Task requirements — Pick up the review of the two Barbara Stanwyck DVDs right after its last sentence and keep it going.

Text shown —
* START *
Golden Boy (Sony/Columbia) + Ball Of Fire (MGM/Goldwyn)

 

Picture: C+/C     Sound: C+/C     Extras: C+/D     Films: B-

 

 

A cycle of Barbara Stanwyck films are arriving on DVD, including box sets and important stand-alone films on her 100th Anniversary.  Two of them are Rouben Mamoulian’s 1939 Boxing drama Golden Boy and the other is Howard Hawks’ underrated romantic comedy Ball Of Fire matching the legendary actress with two of her best leading men.
* END *
[Rows from a dataset]
* START *
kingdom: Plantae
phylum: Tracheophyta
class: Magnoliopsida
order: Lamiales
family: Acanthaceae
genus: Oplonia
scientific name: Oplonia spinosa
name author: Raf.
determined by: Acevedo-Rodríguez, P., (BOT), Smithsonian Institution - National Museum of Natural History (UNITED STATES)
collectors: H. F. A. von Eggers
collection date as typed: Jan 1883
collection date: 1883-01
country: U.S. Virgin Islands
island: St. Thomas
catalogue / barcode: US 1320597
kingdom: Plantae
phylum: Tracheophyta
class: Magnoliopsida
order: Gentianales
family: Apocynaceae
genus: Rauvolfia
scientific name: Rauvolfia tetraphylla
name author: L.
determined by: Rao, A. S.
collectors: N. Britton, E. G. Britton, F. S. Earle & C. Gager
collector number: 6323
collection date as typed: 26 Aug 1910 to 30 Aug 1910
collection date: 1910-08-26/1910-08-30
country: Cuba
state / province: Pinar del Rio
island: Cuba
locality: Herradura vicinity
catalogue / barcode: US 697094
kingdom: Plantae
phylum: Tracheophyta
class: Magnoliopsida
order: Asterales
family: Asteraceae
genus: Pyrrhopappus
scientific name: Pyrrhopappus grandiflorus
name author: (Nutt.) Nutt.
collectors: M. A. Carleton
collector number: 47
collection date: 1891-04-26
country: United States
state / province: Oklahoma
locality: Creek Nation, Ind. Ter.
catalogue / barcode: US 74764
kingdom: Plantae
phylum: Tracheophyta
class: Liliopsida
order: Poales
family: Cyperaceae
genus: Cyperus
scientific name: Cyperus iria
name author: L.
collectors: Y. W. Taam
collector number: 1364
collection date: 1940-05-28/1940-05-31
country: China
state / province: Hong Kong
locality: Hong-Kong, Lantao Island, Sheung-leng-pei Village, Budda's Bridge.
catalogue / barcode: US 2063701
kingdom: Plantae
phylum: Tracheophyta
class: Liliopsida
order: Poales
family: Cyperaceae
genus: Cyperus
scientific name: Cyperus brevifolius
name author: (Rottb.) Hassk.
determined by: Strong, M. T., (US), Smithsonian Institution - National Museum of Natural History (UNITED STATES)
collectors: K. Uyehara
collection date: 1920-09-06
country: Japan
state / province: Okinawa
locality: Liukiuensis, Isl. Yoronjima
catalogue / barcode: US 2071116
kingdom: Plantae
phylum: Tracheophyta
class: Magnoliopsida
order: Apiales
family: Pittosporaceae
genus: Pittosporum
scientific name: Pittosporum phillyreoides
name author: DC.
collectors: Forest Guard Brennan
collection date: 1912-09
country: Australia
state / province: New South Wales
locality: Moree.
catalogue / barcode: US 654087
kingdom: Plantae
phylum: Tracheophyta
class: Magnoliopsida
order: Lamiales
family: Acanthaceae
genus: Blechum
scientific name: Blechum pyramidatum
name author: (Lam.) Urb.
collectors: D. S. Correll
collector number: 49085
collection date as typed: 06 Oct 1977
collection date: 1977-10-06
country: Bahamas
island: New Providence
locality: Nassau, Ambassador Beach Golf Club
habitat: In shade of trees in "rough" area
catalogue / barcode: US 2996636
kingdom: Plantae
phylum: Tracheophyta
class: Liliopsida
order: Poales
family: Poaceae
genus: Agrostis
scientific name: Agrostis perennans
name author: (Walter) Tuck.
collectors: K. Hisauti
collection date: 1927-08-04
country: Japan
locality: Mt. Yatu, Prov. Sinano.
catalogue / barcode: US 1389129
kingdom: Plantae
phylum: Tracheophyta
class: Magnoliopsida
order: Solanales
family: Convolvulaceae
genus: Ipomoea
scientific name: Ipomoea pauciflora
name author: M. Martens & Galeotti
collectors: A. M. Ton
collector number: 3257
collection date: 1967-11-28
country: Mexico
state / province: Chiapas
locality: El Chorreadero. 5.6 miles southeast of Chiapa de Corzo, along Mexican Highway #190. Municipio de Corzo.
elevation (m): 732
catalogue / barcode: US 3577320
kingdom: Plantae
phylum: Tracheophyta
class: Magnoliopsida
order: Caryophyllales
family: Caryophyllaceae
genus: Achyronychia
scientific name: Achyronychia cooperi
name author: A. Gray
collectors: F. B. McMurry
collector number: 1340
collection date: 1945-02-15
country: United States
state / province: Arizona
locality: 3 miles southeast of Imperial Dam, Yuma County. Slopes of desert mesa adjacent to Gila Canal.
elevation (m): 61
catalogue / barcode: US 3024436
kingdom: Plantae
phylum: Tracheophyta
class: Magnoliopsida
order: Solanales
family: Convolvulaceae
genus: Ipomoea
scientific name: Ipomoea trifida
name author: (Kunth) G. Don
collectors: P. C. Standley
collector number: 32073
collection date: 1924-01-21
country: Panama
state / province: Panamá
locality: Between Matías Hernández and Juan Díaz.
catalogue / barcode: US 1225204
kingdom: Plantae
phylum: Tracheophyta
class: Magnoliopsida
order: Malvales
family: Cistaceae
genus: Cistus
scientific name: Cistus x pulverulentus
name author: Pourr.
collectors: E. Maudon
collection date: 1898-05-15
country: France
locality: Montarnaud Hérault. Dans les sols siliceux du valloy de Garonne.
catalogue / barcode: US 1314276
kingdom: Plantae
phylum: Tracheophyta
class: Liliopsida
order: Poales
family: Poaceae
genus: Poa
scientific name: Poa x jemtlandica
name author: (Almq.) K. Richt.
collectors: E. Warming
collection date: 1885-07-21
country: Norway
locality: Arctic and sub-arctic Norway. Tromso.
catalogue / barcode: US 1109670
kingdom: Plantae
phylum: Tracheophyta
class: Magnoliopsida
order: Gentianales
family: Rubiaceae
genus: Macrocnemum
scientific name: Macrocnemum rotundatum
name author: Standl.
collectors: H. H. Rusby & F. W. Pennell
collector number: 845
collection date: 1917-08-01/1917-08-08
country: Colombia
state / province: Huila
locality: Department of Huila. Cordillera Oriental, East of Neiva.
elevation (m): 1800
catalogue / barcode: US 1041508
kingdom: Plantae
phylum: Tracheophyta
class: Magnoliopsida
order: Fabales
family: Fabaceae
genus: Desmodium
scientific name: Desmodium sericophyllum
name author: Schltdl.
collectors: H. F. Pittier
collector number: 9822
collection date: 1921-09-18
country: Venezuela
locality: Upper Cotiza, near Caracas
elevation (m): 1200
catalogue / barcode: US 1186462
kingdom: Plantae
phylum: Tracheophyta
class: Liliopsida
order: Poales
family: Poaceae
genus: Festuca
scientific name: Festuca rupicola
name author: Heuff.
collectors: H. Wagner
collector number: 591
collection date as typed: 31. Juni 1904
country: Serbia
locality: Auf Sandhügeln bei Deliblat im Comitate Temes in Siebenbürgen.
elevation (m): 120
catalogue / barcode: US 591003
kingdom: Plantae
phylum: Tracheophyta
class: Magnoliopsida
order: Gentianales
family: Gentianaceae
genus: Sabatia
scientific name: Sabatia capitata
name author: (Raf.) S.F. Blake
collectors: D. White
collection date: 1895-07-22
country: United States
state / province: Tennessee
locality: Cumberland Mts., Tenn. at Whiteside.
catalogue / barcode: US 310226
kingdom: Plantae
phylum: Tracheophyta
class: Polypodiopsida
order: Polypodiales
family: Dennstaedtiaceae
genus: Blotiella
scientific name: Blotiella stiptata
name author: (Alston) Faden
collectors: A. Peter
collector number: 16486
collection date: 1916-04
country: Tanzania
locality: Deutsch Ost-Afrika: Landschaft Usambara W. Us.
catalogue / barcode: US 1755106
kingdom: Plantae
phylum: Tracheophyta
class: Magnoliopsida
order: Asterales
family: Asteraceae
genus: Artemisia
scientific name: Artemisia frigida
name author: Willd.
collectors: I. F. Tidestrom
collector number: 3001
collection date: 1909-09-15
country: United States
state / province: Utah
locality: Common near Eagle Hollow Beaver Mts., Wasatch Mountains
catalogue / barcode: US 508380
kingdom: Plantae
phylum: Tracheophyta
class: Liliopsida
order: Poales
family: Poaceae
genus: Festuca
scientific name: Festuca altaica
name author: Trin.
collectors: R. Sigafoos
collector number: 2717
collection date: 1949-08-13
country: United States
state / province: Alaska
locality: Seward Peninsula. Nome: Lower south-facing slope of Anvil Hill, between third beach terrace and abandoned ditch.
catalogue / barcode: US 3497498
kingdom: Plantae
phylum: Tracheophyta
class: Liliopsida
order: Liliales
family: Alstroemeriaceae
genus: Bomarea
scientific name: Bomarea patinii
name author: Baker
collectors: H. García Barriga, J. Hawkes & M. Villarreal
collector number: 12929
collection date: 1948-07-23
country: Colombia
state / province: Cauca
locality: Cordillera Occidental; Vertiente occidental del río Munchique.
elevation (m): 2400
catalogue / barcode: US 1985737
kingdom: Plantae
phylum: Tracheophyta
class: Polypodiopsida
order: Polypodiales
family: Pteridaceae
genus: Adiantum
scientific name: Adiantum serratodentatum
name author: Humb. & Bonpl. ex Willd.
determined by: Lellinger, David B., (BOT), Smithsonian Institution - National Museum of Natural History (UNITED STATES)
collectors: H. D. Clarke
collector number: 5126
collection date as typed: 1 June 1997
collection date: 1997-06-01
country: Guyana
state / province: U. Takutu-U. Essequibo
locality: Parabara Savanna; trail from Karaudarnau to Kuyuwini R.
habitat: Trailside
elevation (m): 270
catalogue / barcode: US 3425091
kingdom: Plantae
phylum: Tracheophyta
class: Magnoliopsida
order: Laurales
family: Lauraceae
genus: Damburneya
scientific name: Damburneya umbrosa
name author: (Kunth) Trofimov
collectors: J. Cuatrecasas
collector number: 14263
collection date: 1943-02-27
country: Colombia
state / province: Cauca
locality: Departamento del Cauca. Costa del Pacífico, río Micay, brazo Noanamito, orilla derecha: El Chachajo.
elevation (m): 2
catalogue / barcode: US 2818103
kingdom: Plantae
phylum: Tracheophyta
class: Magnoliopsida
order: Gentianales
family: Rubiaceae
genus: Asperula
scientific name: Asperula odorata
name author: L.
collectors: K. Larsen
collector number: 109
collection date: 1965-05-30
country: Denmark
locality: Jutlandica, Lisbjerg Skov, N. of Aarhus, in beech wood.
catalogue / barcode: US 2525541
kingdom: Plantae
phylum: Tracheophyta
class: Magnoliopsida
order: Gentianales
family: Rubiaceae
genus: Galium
* END *
Result of the task —
Golden Boy stars William Holden as a violinist who also happens to be good with his hands at knocking people around in a boxing ring, so in true Jazz Singer fashion, will he choose the ring or the strings.  Holden is so young here and the chemistry he has with Stanwyck is amazing, as he struggles for the answer and they struggle for each other.  Though this can get melodramatic, it has so many other things going for it that it is yet another one of the key films that made 1939 the greatest year in Classical Hollywood history.  This is derived from Clifford Odets’ play and with a supporting cast that includes Adolphe Menjou, Lee J. Cobb and Sam Levene, the film never lets up from scene to scene; a real gem from the early part of the Columbia catalog.

 

Ball Of Fire was made by the even smaller Samuel Goldwyn Company, written no less by Billy Wilder, Thomas Moore & Charles Brackett and co-stars Gary Cooper as an egghead who is up to the letter “S” in creating a new encyclopedia, but his upscale grammar is about to get a run for its alphabet when he meets a streetwise burlesque dancer/performer (Stanwyck) who causes a culture clash he will barely survive if mobsters on her tail don’t get hem both first.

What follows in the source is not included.